Source text:
This manuscript was submitted as 'Survey Article' and should be reviewed along the following dimensions: (1) Suitability as introductory text, targeted at researchers, PhD students, or practitioners, to get started on the covered topic. (2) How comprehensive and how balanced is the presentation and coverage. (3) Readability and clarity of the presentation. (4) Importance of the covered material to the broader Semantic Web community.

This paper describes the representation of annotations on the Web, in particular in the form of annotation of Web documents with RDF. The paper focuses on the direct comparison of two recent models: The Open Annotation format and the NLP Interchange Format. This paper in spite of being submitted as a survey article seems to be more keen to push the use of named graphs for metadata. As a survey, this paper misses out some very important proposals and is too brief in its description of the challenges for annotating the Web. The suggestion of a two-layer approach is unfortunately naive.

As a survey paper for annotation, I would have expected the first comment to be about the choice between 'stand-off annotation' and 'in-line annotation' and while stand-off methods such as NIF and OA are more flexible, in-line methods such as RDFa should be mentioned in the context of this work. There are also a couple of major works that are missing, notably the POWLA model of Chiarcos has been proposed for this task[1]. Secondly, the authors mention LAF briefly, but the relationship to the GrAF model (part of LAF) is missing, and we have recently used this for publishing annotations on the Web[2]. The authors should also discuss in more detail the challenges of providing stable identifiers for text spans on the Web.

Reading this paper I do not get the feeling that the authors intend this paper to be a survey paper but instead to push the idea of using named graphs over OA. The authors do not consider however the obvious drawback to this approach, in that named graphs are not part of the RDF standard, although they are used in some other specifications, e.g., SPARQL. The proposed serializations for RDF with named graphs (TriX and TriG) are not recommended by W3C or widely understood. 'Named graphs' are essentially the equivalent 'database's in the relational databases world, in that their primary purpose is to allow for multiple datasets to coexist in the same triple store. The proposal by the authors to put all provenance annotation on the graph URI would require some use cases to assign a different graph URI for each annotation (say if I were to assign an exact time and date to each annotation). Moreover, another important use case of OA is linking annotations together (for example as a phrase structure tree), which would be beyond the normal use case of a named graph. While adding provenance about datasets is a valid use of named graphs, named graphs were not intended to be a replacement for reification and using them as such in practice turns out to be impractical, due to there being no standard serialization and named graphs already being used for other purposes (organizing datasets in triple stores).

On p5. the authors try to claim that a text span should be typed as penn:NN, this argument is false, a text span is a symbol that signifies a word which is a noun, the penn:NN is a value of an annotation for a singular noun. The authors thus are changing the meaning of penn:NN in the OLiA model significantly!

On p6. the authors claim that OA cannot distinguish between annotating text as a noun phrase or referring to the concept of a noun phrase. In fact, OA does allow the type of a 'body' to be specified and this can be used to distinguish these cases.

Provided information:
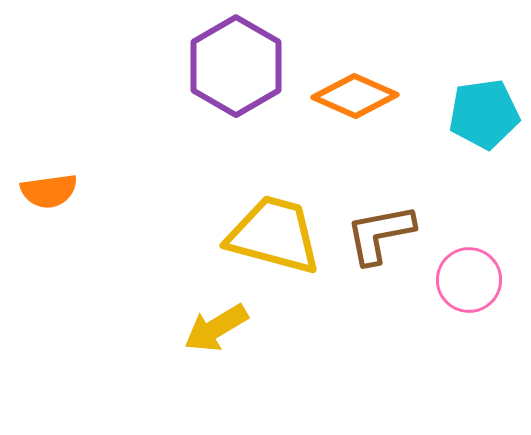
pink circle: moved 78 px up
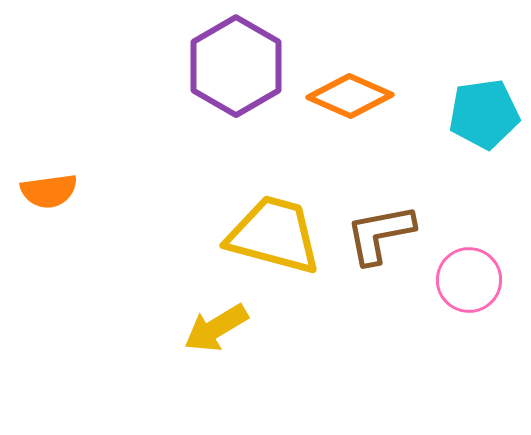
orange diamond: moved 5 px left
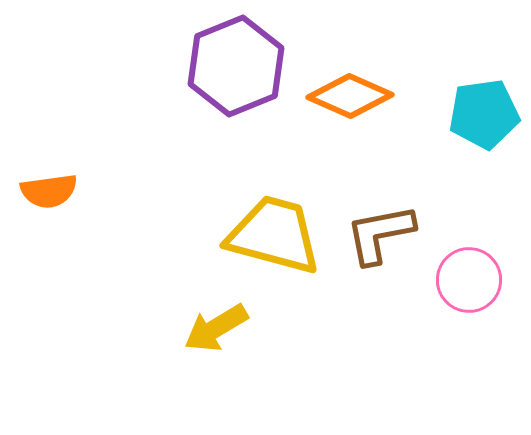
purple hexagon: rotated 8 degrees clockwise
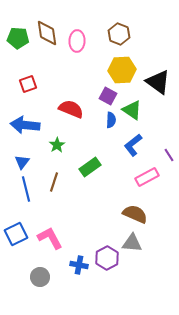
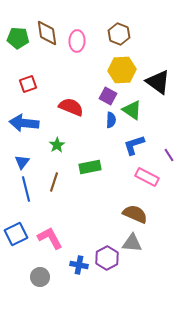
red semicircle: moved 2 px up
blue arrow: moved 1 px left, 2 px up
blue L-shape: moved 1 px right; rotated 20 degrees clockwise
green rectangle: rotated 25 degrees clockwise
pink rectangle: rotated 55 degrees clockwise
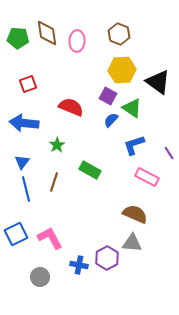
green triangle: moved 2 px up
blue semicircle: rotated 140 degrees counterclockwise
purple line: moved 2 px up
green rectangle: moved 3 px down; rotated 40 degrees clockwise
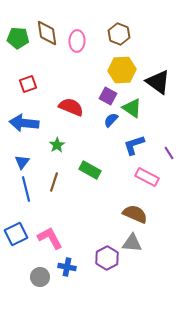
blue cross: moved 12 px left, 2 px down
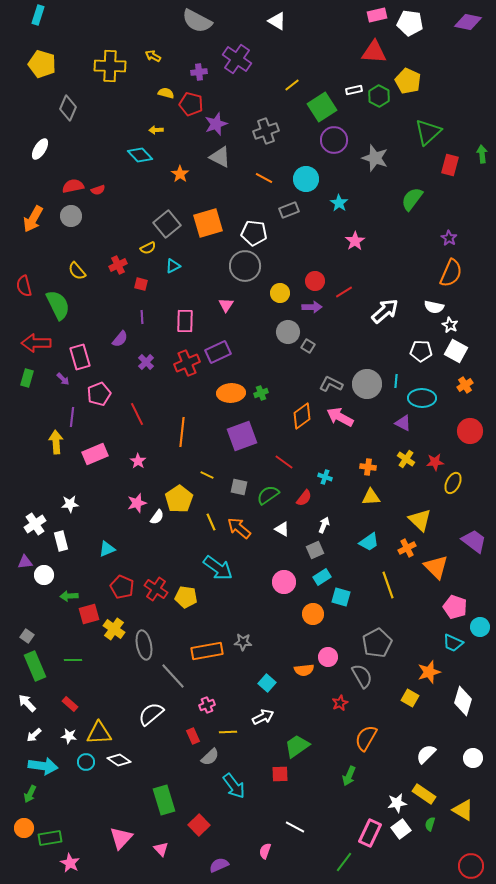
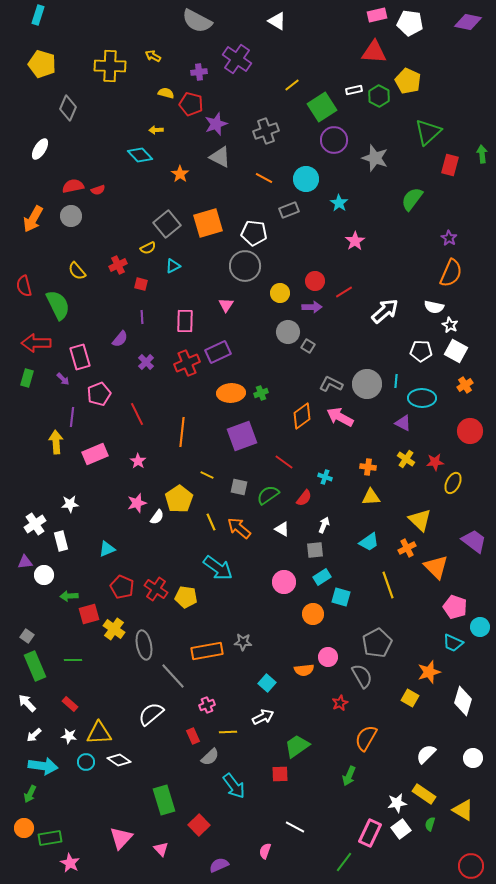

Your tasks:
1. In the review, why does using named graphs as a replacement for reification turn out to be impractical? Answer in one to three sentences.
2. Turn the paragraph of the review that begins "As a survey paper for annotation" into a short bulleted list that keeps its main points.
3. Duplicate a section of the review word for word. Begin at the words "On p5. the authors" and stop after "distinguish these cases.".

Outputs:
1. It is impractical because named graphs have no standard serialization. They are also already used for other purposes, namely organizing datasets in triple stores.

2.
- A survey of annotation should first address the choice between stand-off and in-line annotation. Stand-off methods such as NIF and OA are more flexible, but in-line methods such as RDFa should be mentioned.
- Major works are missing, notably Chiarcos's POWLA model, which was proposed for this task [1].
- LAF is mentioned only briefly, and its relationship to the GrAF model (part of LAF) is missing. The review's writers recently used GrAF to publish annotations on the Web [2].
- The challenges of providing stable identifiers for text spans on the Web need more detailed discussion.

3.
On p5. the authors try to claim that a text span should be typed as penn:NN, this argument is false, a text span is a symbol that signifies a word which is a noun, the penn:NN is a value of an annotation for a singular noun. The authors thus are changing the meaning of penn:NN in the OLiA model significantly!

On p6. the authors claim that OA cannot distinguish between annotating text as a noun phrase or referring to the concept of a noun phrase. In fact, OA does allow the type of a 'body' to be specified and this can be used to distinguish these cases.